*** QUOTED PASSAGE ***

We've always had problems finding satisfactory wide angle lenses.  Almost all our lenses are Canon L series and we bought Canon in the first place in order to be able to use their first class perspective control lenses.  At the time we were shooting industry and architecture for clients and we have never liked converging verticals unless their is a creative reason for them.  It just doesn't look right, especially after about 25 years of shooting with technical cameras.


In the 1980's we were shooting a lot of off-shore work for oil companies, especially from helicopters and workboats.  35mm was then barely acceptable for that sort of commercial work so we looked for a medium format solution to dramatic wide angle/panoramic views with a hand-holdable, even from a helicopter, camera.  We bought Linhof Technoramas;  first the 6x17cm and then the 6x12cm and with the 6x12cm we found that, with its 135mm lens, it would give us the advantages of wide angle coverage without losing the scale of the subject.  Our clients loved the results from the Technorama.

One of our first helicopter shots with the Technorama, in this case the 6x17mm.  We found the 6x12cm even better.

The digital age has changed all that, not always for the best.  The early Canon PC lenses were not a bad substitute as a technical solution for the problem of converging verticals and we used them almost to destruction.  But we have never been able to find a satisfactory wide angle zoom lens.  We have bought and tried and then sold almost all the Canon wide angle zoom lenses on offer.  We are left with only a 24mm-105mm which is astonishingly temperamental and varies in quality from day to day and hour to hour, from excellent to mediocre.  But it's a great range of focal lengths.

*** End of QUOTED PASSAGE ***

* _TASK DETAILS_
Carry on the account of the search for good wide angle lenses, starting after its final sentence.

*** INFORMATION SUPPLIED ***

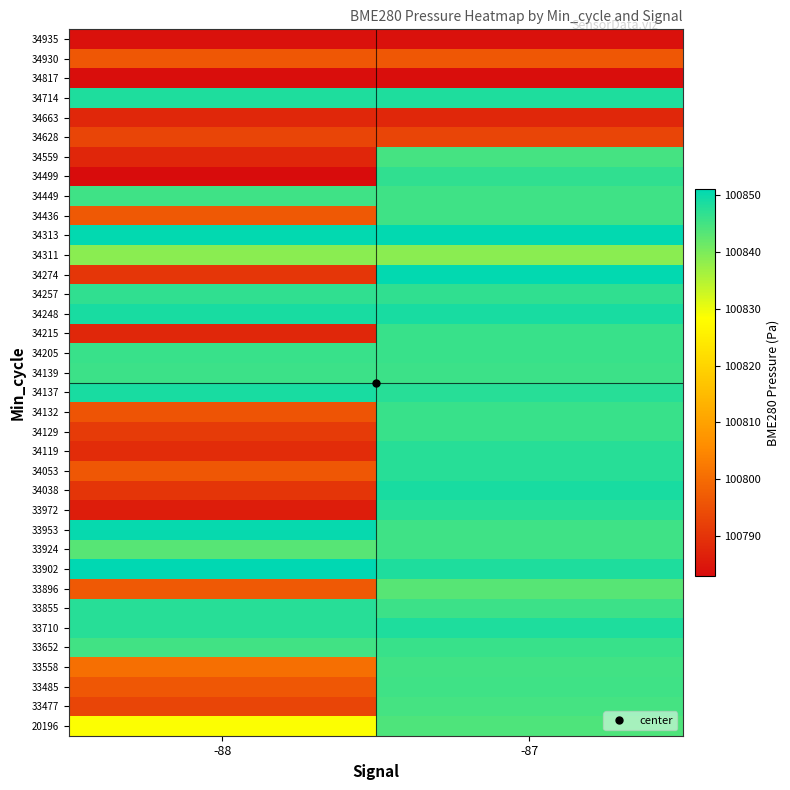

At which category is the sum across all series the highest?

-87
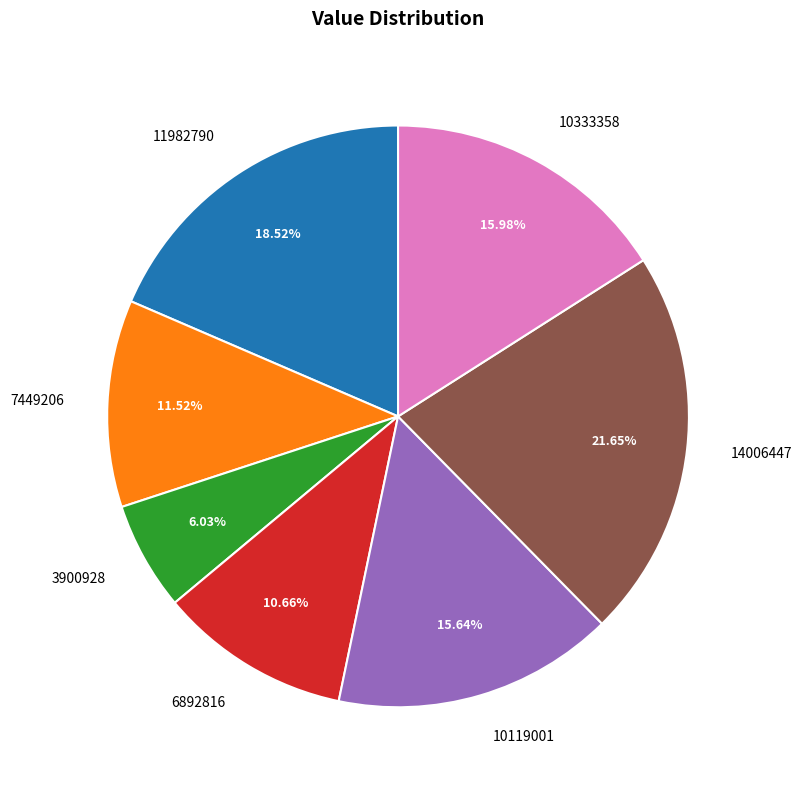

What percentage is the 11982790 slice, to the nearest percent?

19%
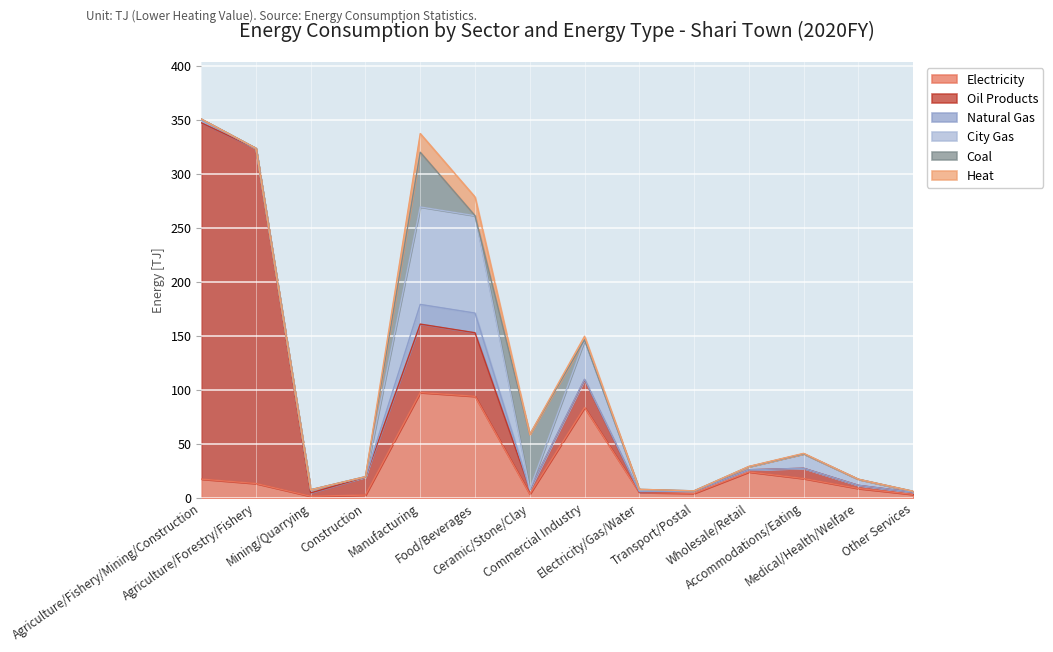

The value of Natural Gas at Agriculture/Fishery/Mining/Construction is 2.8. True or false?

True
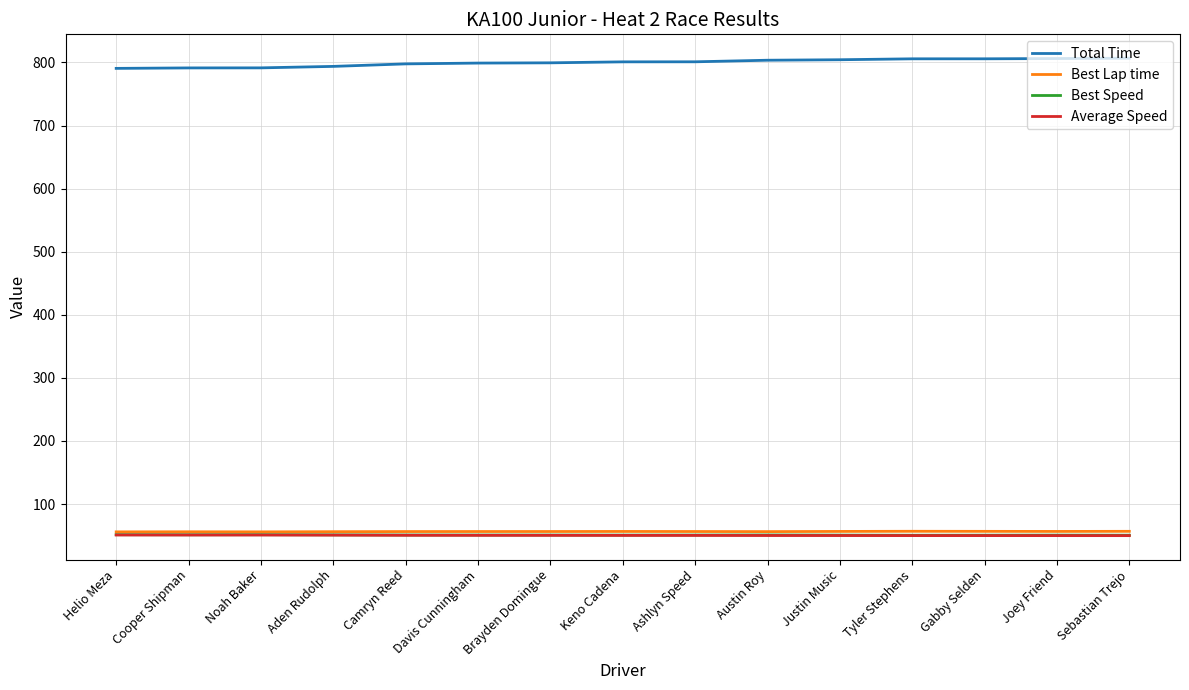

True or false: Best Lap time and Total Time cross at least once.

False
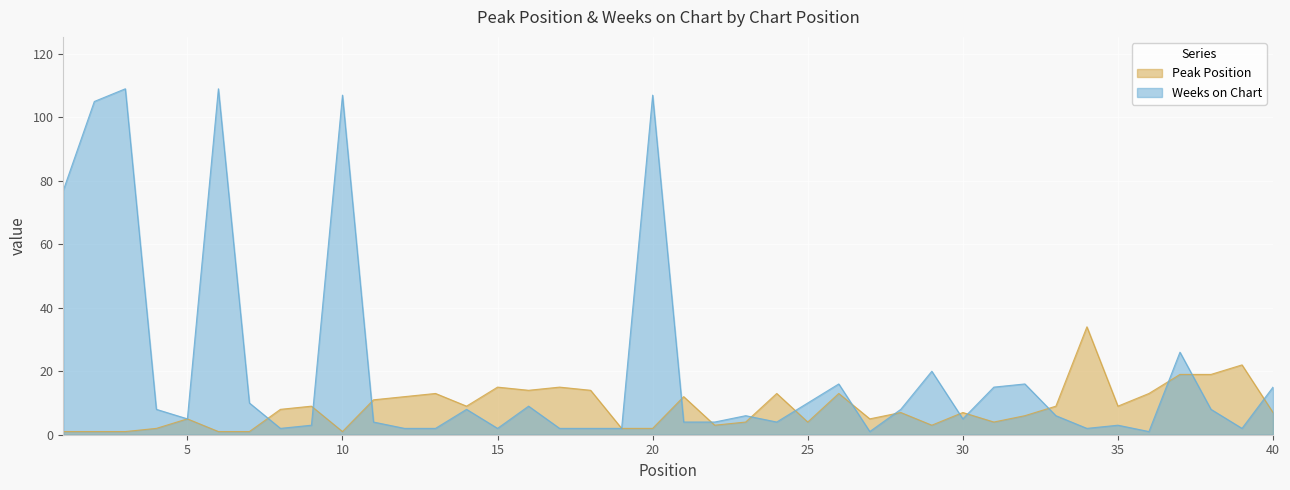

How many intersections are there between Peak Position and Weeks on Chart?

15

*** End of INFORMATION SUPPLIED ***

* _RESULT OF THIS TASK_
A couple of years ago we went to Dubai and intended, amongst other subjects, to shoot the Burj Khalifa.  We knew that our old 24mm PC would not do the job and were searching for better quality.  We went to see Klaus Bothe at Isarfoto near Munich (www.isarfoto.de) and came away with a quite sophisticated and rather chunky Novoflex Panning head.  It's a bit of a contraption to put together and quite a lot to carry, but it works and the quality of a well-stitched panorama compares well to a half plate or a 10x8, without the optical shortcomings.  It's not just a question of quality.  But again we had found a way to produce 'wide-angles with long lens perspective'.





 The panning head is awkward to carry and requires a sturdy tripod.  Canon's fixed focus wide angle lenses suddenly improved.  The new 14mm f2.8 is a fabulous lens and we love the wide angle effect.  Level, there is almost no distortion.  But of course a mountain in the background loses all drama.  Horses for courses.  


Two examples of the 14mm's performance taken on the Vercors Plateau.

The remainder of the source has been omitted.